A private adventure club offers a campground above the creek, together with a wide range of recreational activities; including helicopter tours to ascending gondola rides from the bottom of the falls, providing spectacular vistas over Slhanay granite domes and British Columbia’s wilderness.

14. Athabasca Falls

Athabasca Falls

Athabasca Cascades are distinguished for their strong torrent. It accommodates large volumes of water from North America’s largest Icefield, Columbia icefield, in Jasper National Park. The Athabasca River flows over the upright cliffs of quartzite-limestone bedrocks, splashing over a 23 meters drop. In the springs, the lagoon below the stormy downpour of the Athabasca river hosts whitewater rafting adventure sports, riding down to Jasper River.

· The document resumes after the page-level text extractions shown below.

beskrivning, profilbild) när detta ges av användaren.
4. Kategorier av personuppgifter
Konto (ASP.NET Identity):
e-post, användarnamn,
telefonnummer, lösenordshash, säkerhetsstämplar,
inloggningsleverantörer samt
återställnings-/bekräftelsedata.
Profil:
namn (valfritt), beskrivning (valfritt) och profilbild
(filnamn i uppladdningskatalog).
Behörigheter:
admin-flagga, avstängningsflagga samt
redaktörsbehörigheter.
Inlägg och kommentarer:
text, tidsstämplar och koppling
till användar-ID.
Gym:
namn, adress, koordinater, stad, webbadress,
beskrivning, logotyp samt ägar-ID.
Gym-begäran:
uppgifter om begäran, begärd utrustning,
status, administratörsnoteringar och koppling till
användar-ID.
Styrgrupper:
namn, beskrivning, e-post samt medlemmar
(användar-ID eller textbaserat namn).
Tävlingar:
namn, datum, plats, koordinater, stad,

Casual visitors of these falls testify to the change in the river’s colors throughout the year, due to the unstable bedrock compositions and dissolution. The most accessible trail to this destination rests only a kilometer from the parking grounds of Highway 93A or reached through other longer hikes such as the Jasper town trail for all skill levels.

15. Montmorency Falls

Montmorency Falls

Nearby a culturally dense locale, Montmorency Falls are mesmerizing attractions, flanked by historic gardens, an ancient geological structure, and a wealth of nature. A 12-kilometer hike from Quebec old town guides the way to Montmorency waterfalls, with a dazzling plunge of 83 meters. Spectators can savor the vista of the falls from various perspectives; a side staircase, an enthralling hanging bridge, and at the panoramic comfort of cable cars.

Through the warmer months, historical heritage sights and numerous hikes welcome visitors from across the globe. Whereas the winter, the falls, river, and surrounding forest freeze in time, setting forth a truly unprecedented scenery. Ice Hotel is the first and only ice-built accommodation in entire North America, providing a unique inclusion to the itinerary of Canadian waterfalls.

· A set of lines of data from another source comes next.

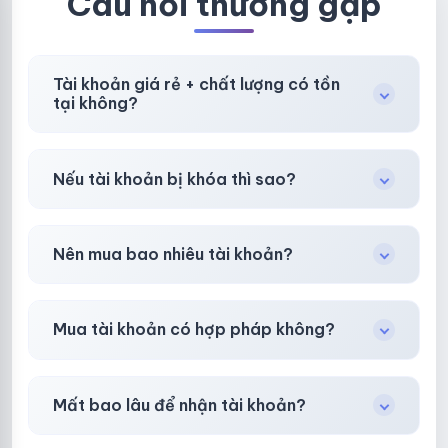
Câu hỏi thường gặp
Tài khoản giá rẻ + chất lượng có tồn
tại không?
Có, nhưng tại
HotlikeShop.net
chúng tôi luôn
Nếu tài khoản bị khóa thì sao?
ưu tiên chất lượng, bảo hành hơn là giá rẻ nhất.
Trong
30 phút sau khi mua
, chúng tôi sẽ hỗ
Nên mua bao nhiêu tài khoản?
trợ đổi mới hoặc hoàn 100%.
Shop khuyên chuẩn bị thêm 30–50% dự
Mua tài khoản có hợp pháp không?
phòng.
Tùy nền tảng & mục đích. Chúng tôi tư vấn rõ
Mất bao lâu để nhận tài khoản?
ràng trước khi bạn mua.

Once an ancient creek, the slow erosion of water has transformed the gorge of Mount Robson into a broad canyon. Known as the Valley of a Thousand Falls, heaps of seasonal and permanent stream pour down the vertical walls of the valley. These streams are often fed by the annual glaciers and turquoise color lakes of Berg and Kinney. The sight of such a large assemblage of waterfalls is unparalleled throughout the world.

Together with highland lakes and passes of Mount Robson Park, the Valley of a Thousand Falls and surrounding wilderness are safeguarded and registered as a UNESCO World Heritage Site.